- [Exercise brief] Scan the material for the string "right" and copy out every line in which it occurs.

- [Exercise data]
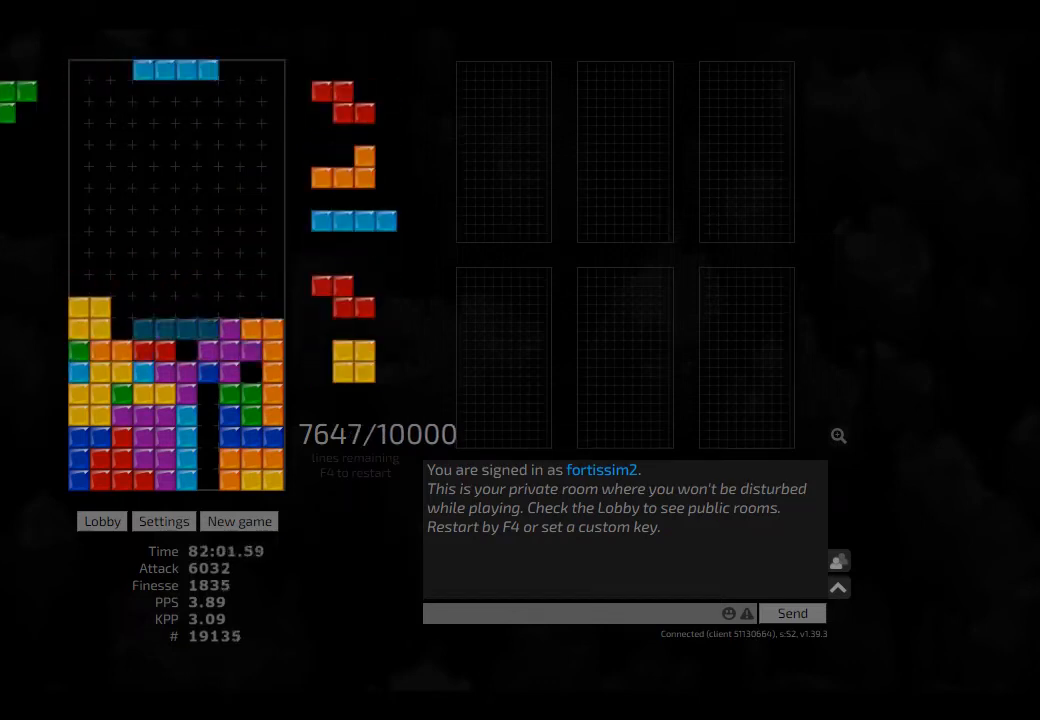
{"keys": ["hd"], "events": [[84, "hd", "up"], [250, "hd", "down"], [334, "ccw", "down"], [375, "hd", "up"], [375, "left", "down"], [417, "ccw", "up"], [417, "left", "up"], [500, "hd", "down"]]}
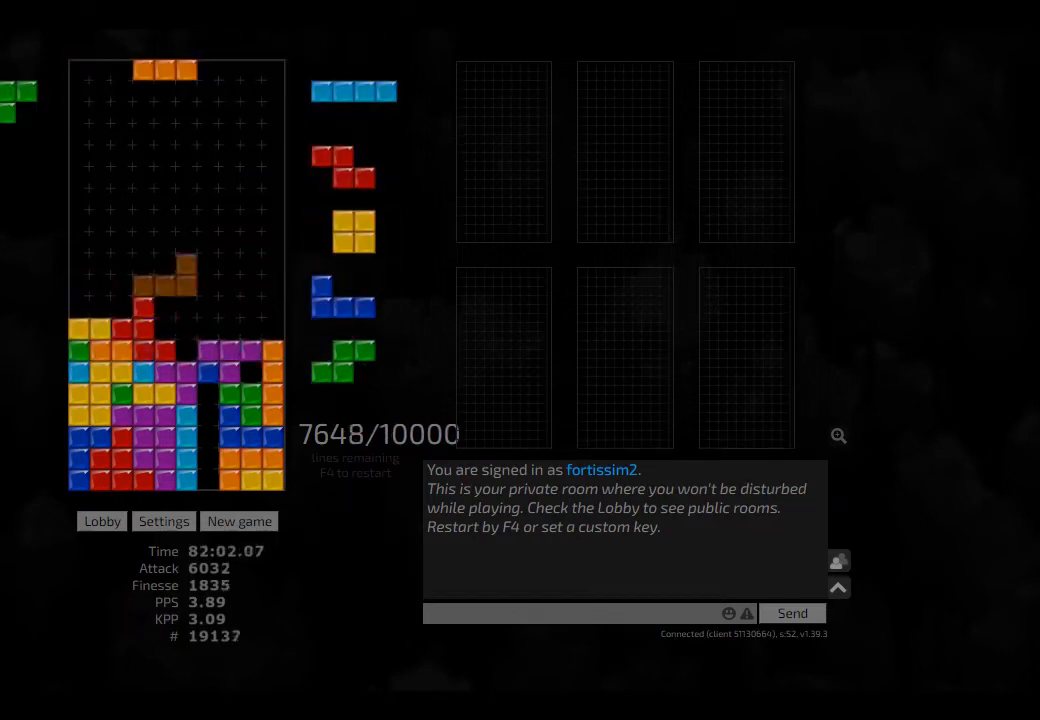
{"keys": ["hd"], "events": [[42, "hl", "down"], [84, "cw", "down"], [84, "hd", "up"], [125, "cw", "up"], [125, "hl", "up"], [209, "hd", "down"], [250, "hl", "down"], [375, "hd", "up"], [375, "left", "down"], [417, "hl", "up"], [459, "left", "up"], [500, "hd", "down"]]}
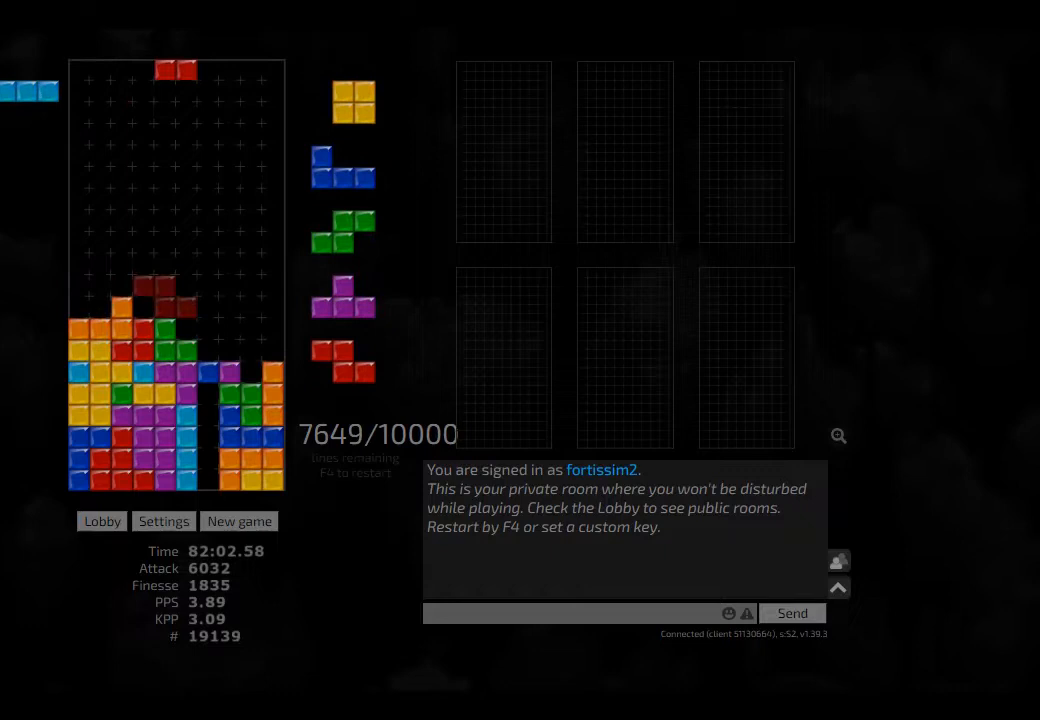
{"keys": ["hd", "left"], "events": [[42, "right", "down"], [84, "cw", "down"], [84, "hd", "up"], [167, "cw", "up"], [167, "hd", "down"], [167, "right", "up"], [250, "left", "down"], [292, "hd", "up"], [417, "hd", "down"], [417, "left", "up"], [500, "left", "down"]]}
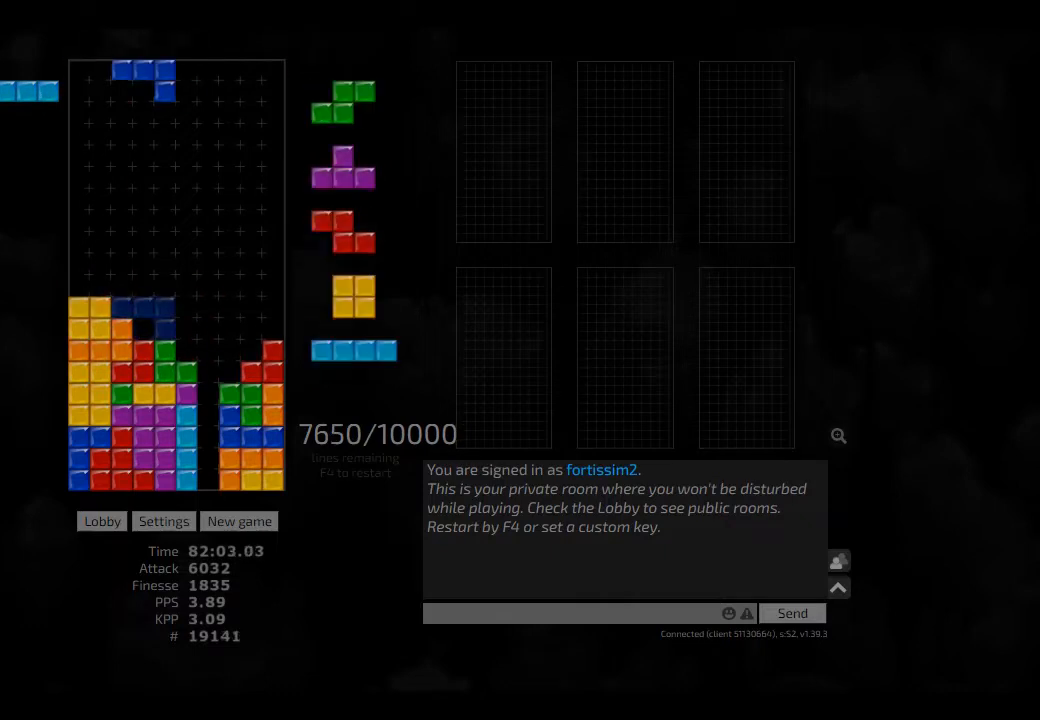
{"keys": [], "events": [[42, "hd", "up"], [125, "left", "up"], [167, "hd", "down"], [250, "right", "down"], [375, "hd", "up"], [375, "left", "down"], [417, "right", "up"], [459, "left", "up"]]}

- [Response to this task]
{"keys": ["hd", "left"], "events": [[42, "right", "down"], [84, "cw", "down"], [84, "hd", "up"], [167, "cw", "up"], [167, "hd", "down"], [167, "right", "up"], [250, "left", "down"], [292, "hd", "up"], [417, "hd", "down"], [417, "left", "up"], [500, "left", "down"]]}
{"keys": [], "events": [[42, "hd", "up"], [125, "left", "up"], [167, "hd", "down"], [250, "right", "down"], [375, "hd", "up"], [375, "left", "down"], [417, "right", "up"], [459, "left", "up"]]}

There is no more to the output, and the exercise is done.